** Action item **
All lines in the records below with the word "text" must be returned.

** Data extract **

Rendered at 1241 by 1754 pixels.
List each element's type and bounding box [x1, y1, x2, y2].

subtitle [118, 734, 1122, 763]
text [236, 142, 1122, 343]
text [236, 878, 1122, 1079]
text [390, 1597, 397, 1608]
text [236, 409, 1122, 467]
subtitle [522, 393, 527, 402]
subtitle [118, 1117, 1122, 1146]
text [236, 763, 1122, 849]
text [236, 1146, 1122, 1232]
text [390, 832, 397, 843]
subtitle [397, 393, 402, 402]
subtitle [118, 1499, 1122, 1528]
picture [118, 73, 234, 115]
---
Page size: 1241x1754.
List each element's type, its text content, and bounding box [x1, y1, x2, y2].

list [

** Result **
text [236, 142, 1122, 343]
text [236, 878, 1122, 1079]
text [390, 1597, 397, 1608]
text [236, 409, 1122, 467]
text [236, 763, 1122, 849]
text [236, 1146, 1122, 1232]
text [390, 832, 397, 843]
List each element's type, its text content, and bounding box [x1, y1, x2, y2].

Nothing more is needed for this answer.